Wilson-Pakula is named after state Sen. Irwin Pakula (R-Long Island City) and Assemb. Malcolm Wilson (R-Yonkers). The latter went on to become governor and have a span, the Gov. Malcolm Wilson Tappan Zee Bridge, named after him. Their law allows a candidate to run on a party line other than their own if the party bigs give them their blessing in the form of paperwork.
That's often when the money comes into play.
It's now an indelible part of New York's griftocracy, in which leaders bribe, cajole and swap favors -- typically in the form of patronage jobs, generous contracts, campaign contributions, and if you are to believe the feds in this latest corruption case, bags of cash -- for a party's blessing.
Clearly Wilson-Pakula is not working as it should. The cross endorsement of candidates is a bad, if not corrupting, practice. If candidates want to run, let 'em run on one line. Not two, four, or 10.
"Indirectly, these people are trading favors," said Mike Edelman, a longtime GOP political consultant who says that leaders from smaller parties have far too much sway in the horse-trading. "It's politically corrupting."
Wilson-Pakula is the underbelly of the latest case involving six officials -- including four elected leaders and two party bosses -- who are accused of taking gobs of cash in a conspiracy to manipulate New York City's mayoral race, and to make a land deal in Rockland County.
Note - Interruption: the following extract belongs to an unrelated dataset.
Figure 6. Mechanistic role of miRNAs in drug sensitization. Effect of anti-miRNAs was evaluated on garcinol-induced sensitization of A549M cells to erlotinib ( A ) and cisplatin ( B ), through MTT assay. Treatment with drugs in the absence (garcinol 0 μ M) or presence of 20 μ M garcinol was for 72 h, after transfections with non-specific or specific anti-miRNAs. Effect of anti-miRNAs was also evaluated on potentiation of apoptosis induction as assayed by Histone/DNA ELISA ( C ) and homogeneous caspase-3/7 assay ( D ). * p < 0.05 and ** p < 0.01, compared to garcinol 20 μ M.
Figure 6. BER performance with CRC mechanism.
Federal investigators say state Sen. Malcolm Smith, a Democrat from Queens, tried to buy the Republican line in the New York City mayoral primary by paying off GOP leaders who promised to deliver it. He is also accused of trying to steer $500,000 in taxpayer money to a Spring Valley developer.
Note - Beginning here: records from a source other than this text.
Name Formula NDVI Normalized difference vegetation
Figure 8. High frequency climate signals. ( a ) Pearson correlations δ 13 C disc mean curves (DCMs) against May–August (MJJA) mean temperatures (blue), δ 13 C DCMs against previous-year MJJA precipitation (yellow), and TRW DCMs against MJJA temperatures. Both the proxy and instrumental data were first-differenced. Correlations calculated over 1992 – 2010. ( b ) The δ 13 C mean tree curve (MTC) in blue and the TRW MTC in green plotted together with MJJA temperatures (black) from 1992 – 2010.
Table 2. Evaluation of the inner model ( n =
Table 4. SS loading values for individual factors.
Never mind having a platform of issues; it seems money does "grease the wheels" in politics, as one of the defendants is quoted as saying in papers unsealed in the bribery case on Tuesday.
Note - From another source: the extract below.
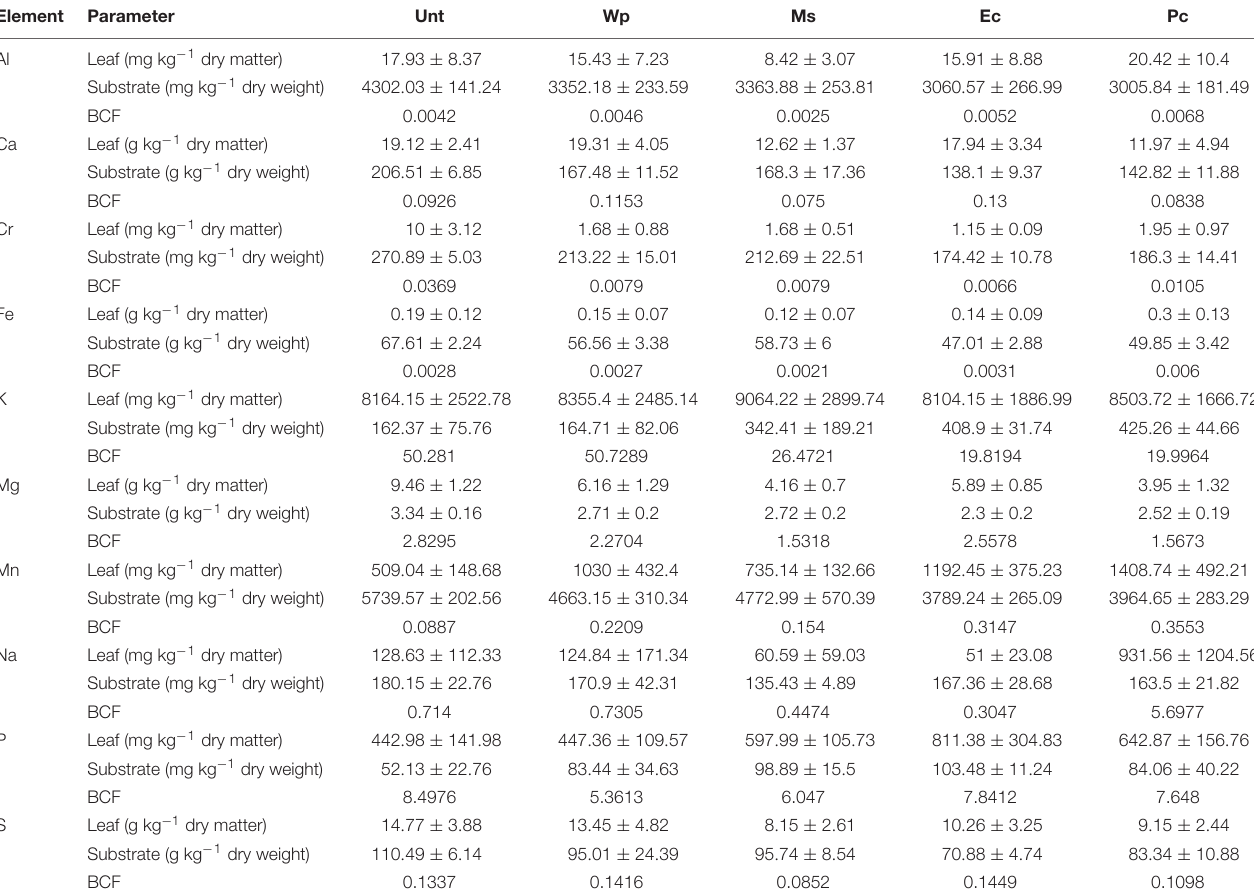
TABLE 1 | Concentrations of elements in the RRG substrates and in leaves of birch seedlings under the five RRG treatments after a 3-month growth period. Element Parameter Unt Wp Ms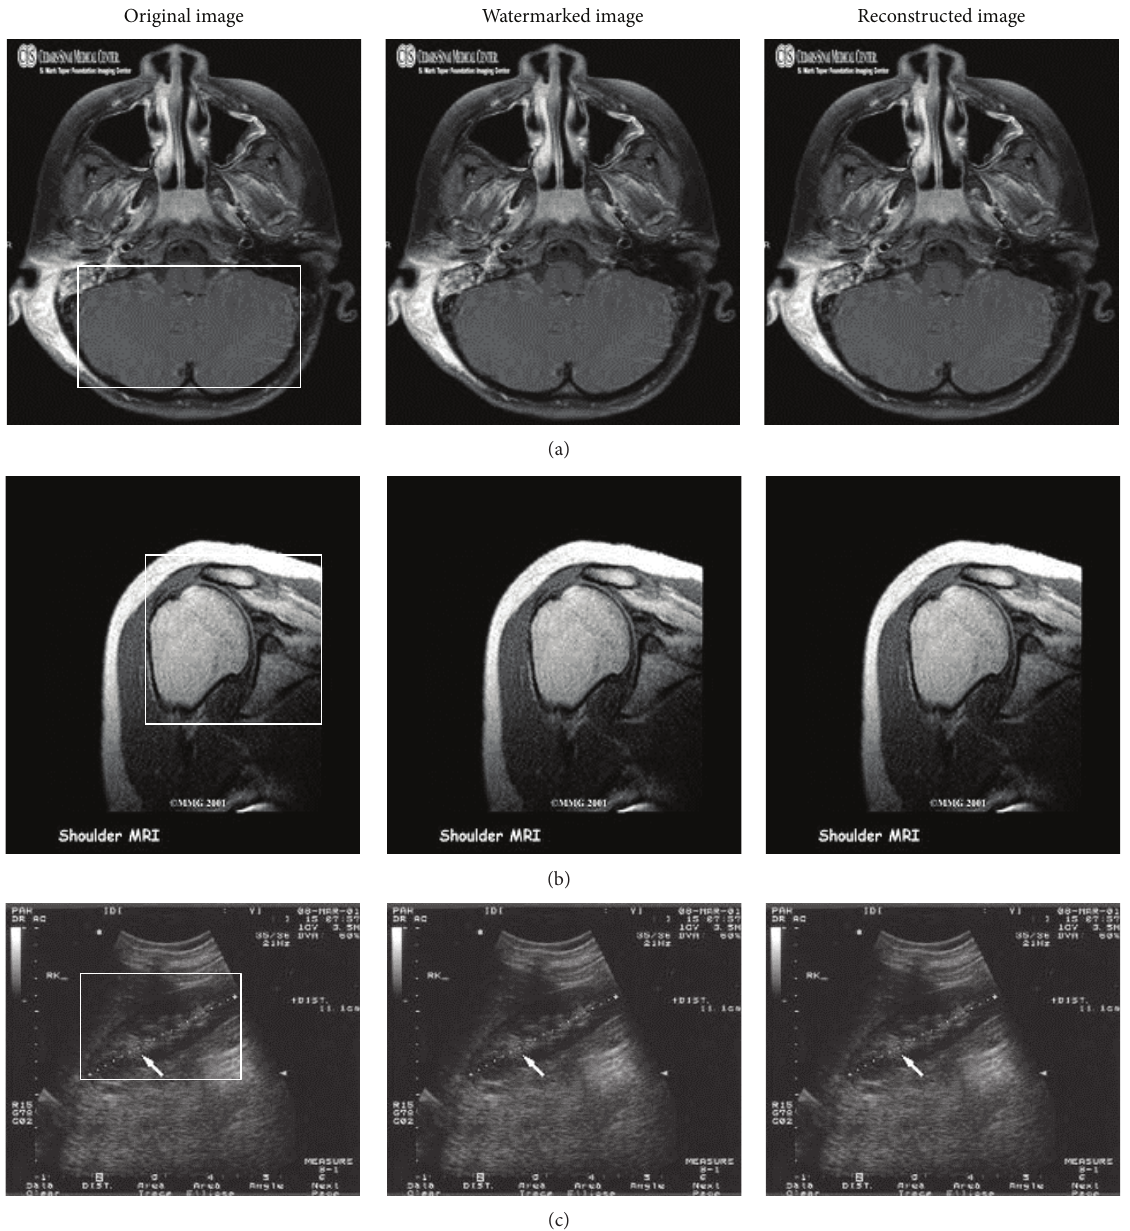
Figure 3: Original, watermarked, and reconstructed medical images. From top to bottom: CT scan, MRI scan, and ultrasound images.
Around the state, this brand of politics has fueled the growth of the Independence Party, which gains its perceived power from the growing number of voters who consider themselves independent. Those voters will often vote on the Independence line, making it a far more valuable commodity for the bosses to barter. It's also strengthened the Conservative Party, since so many Republicans want, perhaps even need, to run on that line if they are to win in a state dominated by Democrats.
The power of these lines is why so many insiders from these small parties, and others, manage to land jobs on government payrolls. It's not technically illegal, but it sure does reek. And it's one of the more accepted aspects of the "show me the money culture" that U.S. Attorney Preet Bharara described repeatedly last week.
In Westchester, the head of the Republican and Democratic parties run the Board of Elections. The Conservative Party leader works for Republican County Executive Rob Astorino. The Independence Party chairman has been on the payroll of the state Senate Democratic Committee. And lord knows how many party hacks are buried in corner offices or given contracts by governments all over the region.
Similar things are going on in Rockland, and I suspect that's somehow related to Clarkstown Town Board's 2012 hiring one of the accused -- Joseph "Jay" Savino of the Bronx, with a home in Congers -- to an $87,000-a-year contract to handle tax challenges. Apparently, he doesn't even have experience in those matters. (The board let him go on Tuesday.)
In the years to come, one of Malcolm Wilson's legacies -- the Tappan Zee Bridge -- will be replaced because it's no longer adequate for the tens of thousands who traverse it each day. Technically, it's outdated and considered "functionally obsolete."
The same could be said about Wilson-Pakula.
Gerald McKinstry is a member of the Newsday editorial board.